Sehr geehrter Herr Professor Witten, auf der Jahrestagung „Logistik-Immobilie“ diskutieren Sie zum Thema „ Wachstumsmarkt E-Commerce – Ausblick 2025“: Zugespitzt formuliert, glauben Sie, dass der E-Commerce-Umsatz den des stationären Handels in 2025 überholt haben wird?
Die Frage wird sich voraussichtlich erübrigen, da 2025 Online- und stationärer Handel aufgrund des sich schon heute durchsetzenden Omnichannel-Ansatzes nicht mehr zu trennen sein werden.

Derzeit wird im Bereich der Logistik viel experimentiert, von Drohnen bis hin zum Roboter. Gibt es eine Technologie, bei der Sie besonders viel Potential sehen?
Drohnen bzw. Zustellroboter werden nur Nischenbereiche bedienen können, z.B. Insel- oder Almbelieferung bzw. die Abendzustellung in Einfamilienhaus-Siedlungen. Wichtiger wird das Lastenfahrrad und angelehnte Technologien, wie beispielsweise der TRIPLE. Voraussetzung für deren Einsatz ist ein Netz von Microhubs, aus denen urbane Bereiche beliefert werden können. Die Lieferung in diese Microhubs selbst muss mit Elektro- oder CNG-Fahrzeugen erfolgen.

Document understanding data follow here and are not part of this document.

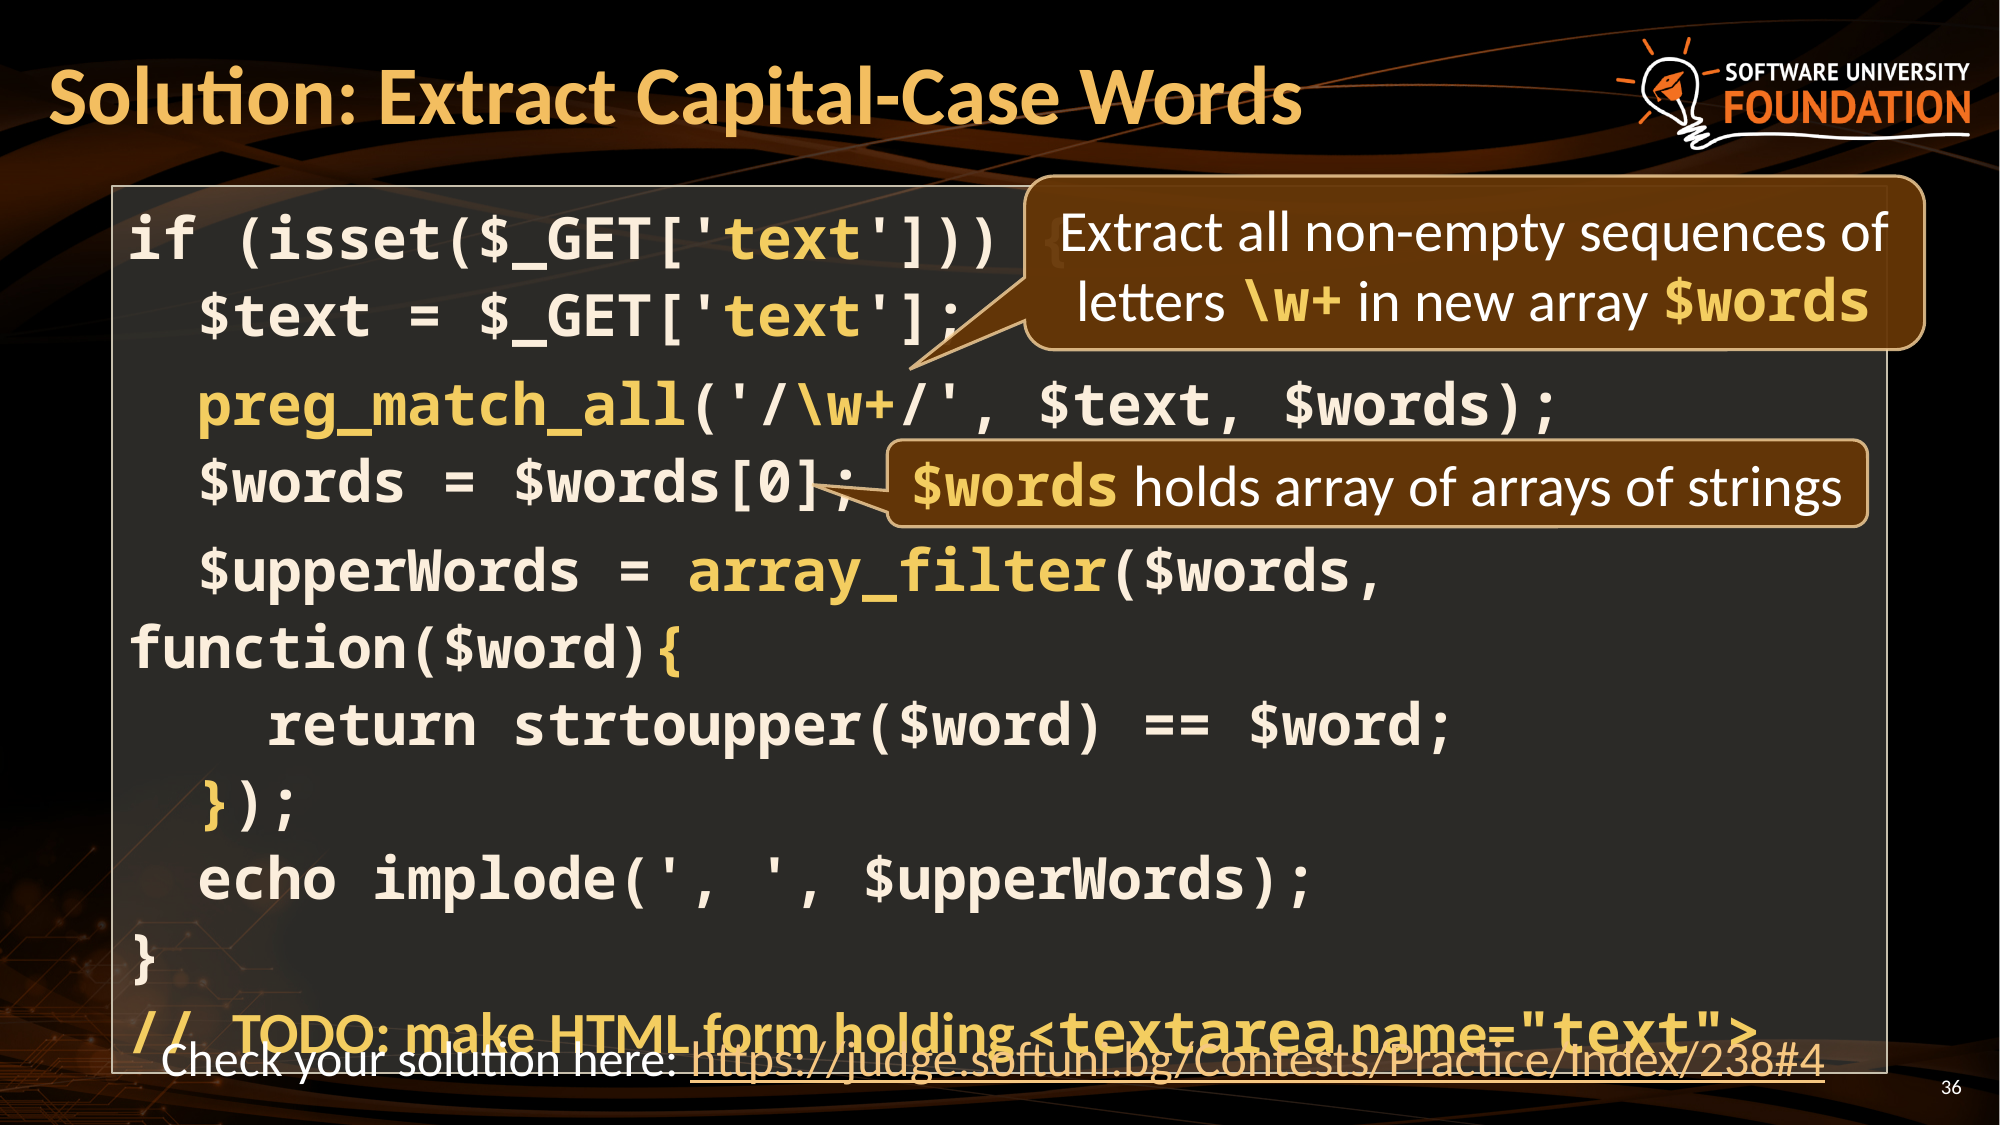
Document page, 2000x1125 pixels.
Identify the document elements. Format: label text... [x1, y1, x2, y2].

title Solution: Extract Capital-Case Words [30, 6, 1602, 189]
slide_number 36 [1897, 1070, 1968, 1103]
text_box Extract all non-empty sequences of letters \w+ in new array $words [908, 175, 1926, 371]
text_box if (isset($_GET['text'])) { $text = $_GET['text']; preg_match_all('/\w+/', $text, $words); $words = $words[0]; $upperWords = array_filter($words, function($word){ return strtoupper($word) == $word; }); echo implode(', ', $upperWords); } // TODO: make HTML form holding <textarea name="text"> [112, 186, 1888, 1073]
text_box Check your solution here: https://judge.softuni.bg/Contests/Practice/Index/238#4 [127, 1018, 1859, 1094]
picture [0, 0, 2000, 1125]
text_box $words holds array of arrays of strings [811, 438, 1869, 528]
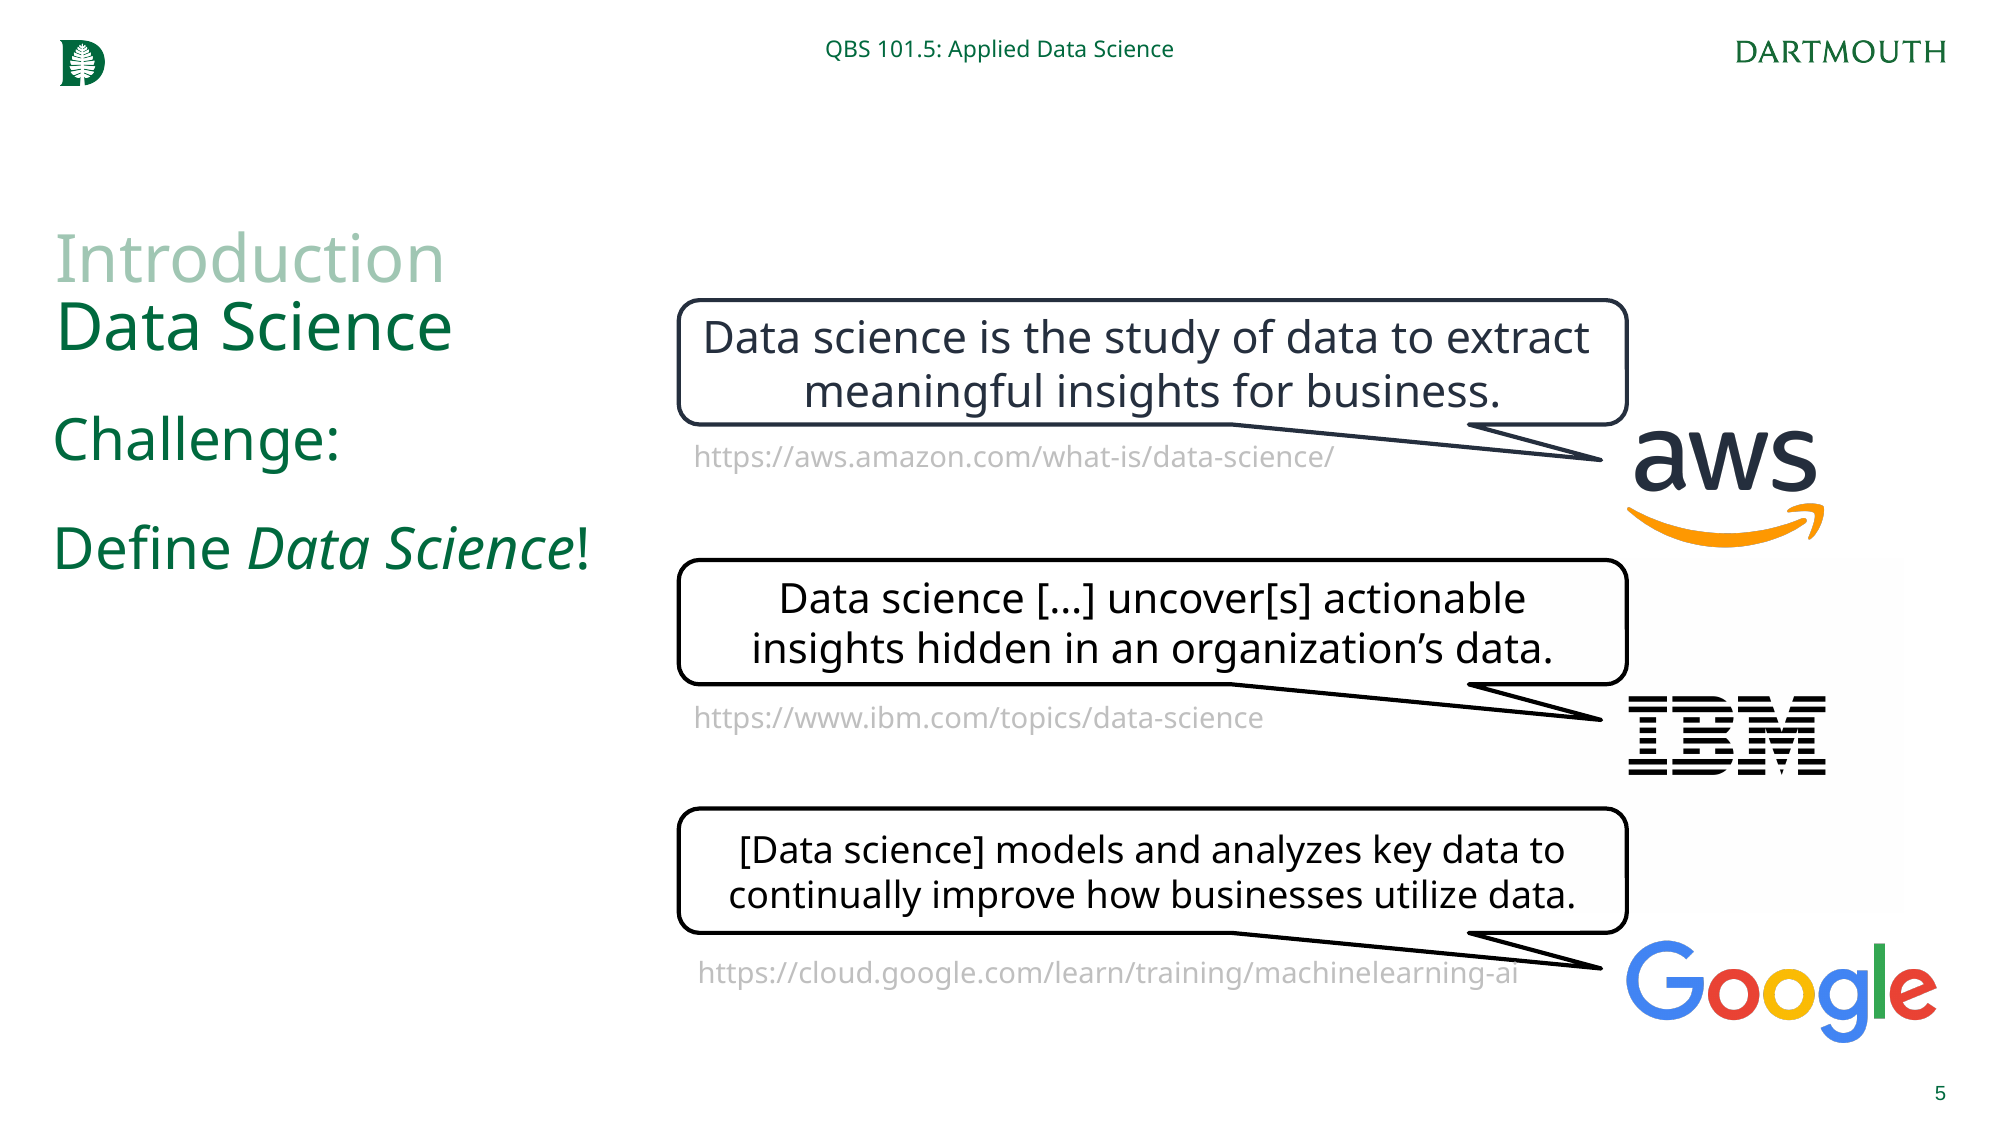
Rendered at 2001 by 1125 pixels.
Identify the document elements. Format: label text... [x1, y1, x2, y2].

footer QBS 101.5: Applied Data Science [390, 30, 1610, 66]
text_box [678, 558, 1905, 807]
picture [60, 40, 105, 86]
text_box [678, 299, 1825, 549]
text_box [678, 808, 1939, 1046]
title Introduction Data Science [55, 228, 1950, 380]
slide_number 5 [1860, 1074, 1947, 1111]
picture [1735, 39, 1947, 64]
list Challenge: Define Data Science! [52, 388, 1947, 1066]
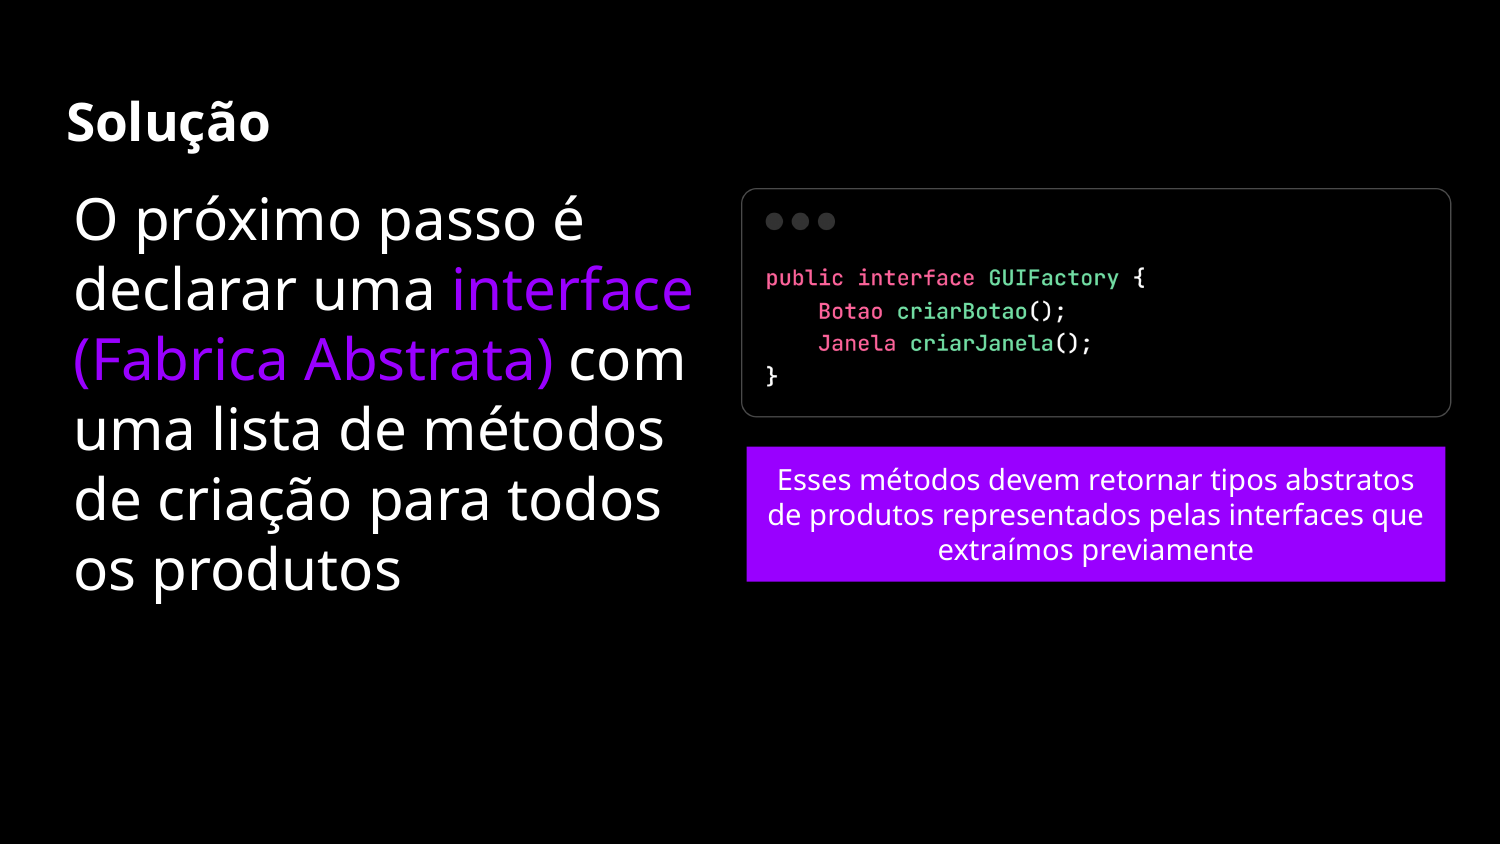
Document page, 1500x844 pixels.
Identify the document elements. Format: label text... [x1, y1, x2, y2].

text_box Esses métodos devem retornar tipos abstratos de produtos representados pelas interfaces que extraímos previamente [746, 447, 1446, 582]
text_box O próximo passo é declarar uma interface (Fabrica Abstrata) com uma lista de métodos de criação para todos os produtos [58, 166, 750, 617]
title Solução [51, 72, 1449, 167]
picture [719, 166, 1473, 439]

Die sogenannte „Letzte Meile“ gehört derzeit zu den großen Herausforderungen. Gibt es eine Lösung, die Sie als besonders erfolgsversprechend erachten?
Es gibt nicht die eine Lösung. Eine Vielzahl bereits existierender Ansätze muss ineinander greifen, nebeneinander existieren oder sich ergänzen. Nutzt der Paketdienstleister ein Microhub und stellt mit dem Lastenrad zu, so ist es eminent wichtig, dass der erste Zustellversuch gelingt. Dazu bedarf es intelligenter Techniken, die den Zugang in Mehrfamilienhäuser möglich machen, um die Sendung auch rechtskonform zuzustellen, selbst wenn der Empfänger nicht angetroffen wird, z.B. in Paketkästen oder -taschen.

Wenn man einen Blick über den Tellerrand wirft, welche internationalen Logistikansätze finden Sie besonders interessant?
Paris testet wegweisende Microhub-Lösungen. In Amsterdam wird Ladung über Grachten transportiert. Solche Prozesse sind auch auf Hamburgs Fleeten denkbar. In Singapur experimentiert man mit unterirdischen Tube-Systemen.

Die Elbvertiefung bereitet dem Hamburger Hafen große Probleme. Welche Perspektiven sehen Sie für Hamburg als Logistikstandort?
Ich gehe davon aus, dass das Bundesverwaltungsgericht in Leipzig im Frühjahr 2018 grünes Licht für die Fahrrinnenanpassung der Elbe geben wird. Damit wird Hamburg weiterhin die logistische Drehscheibe Nordeuropas bleiben.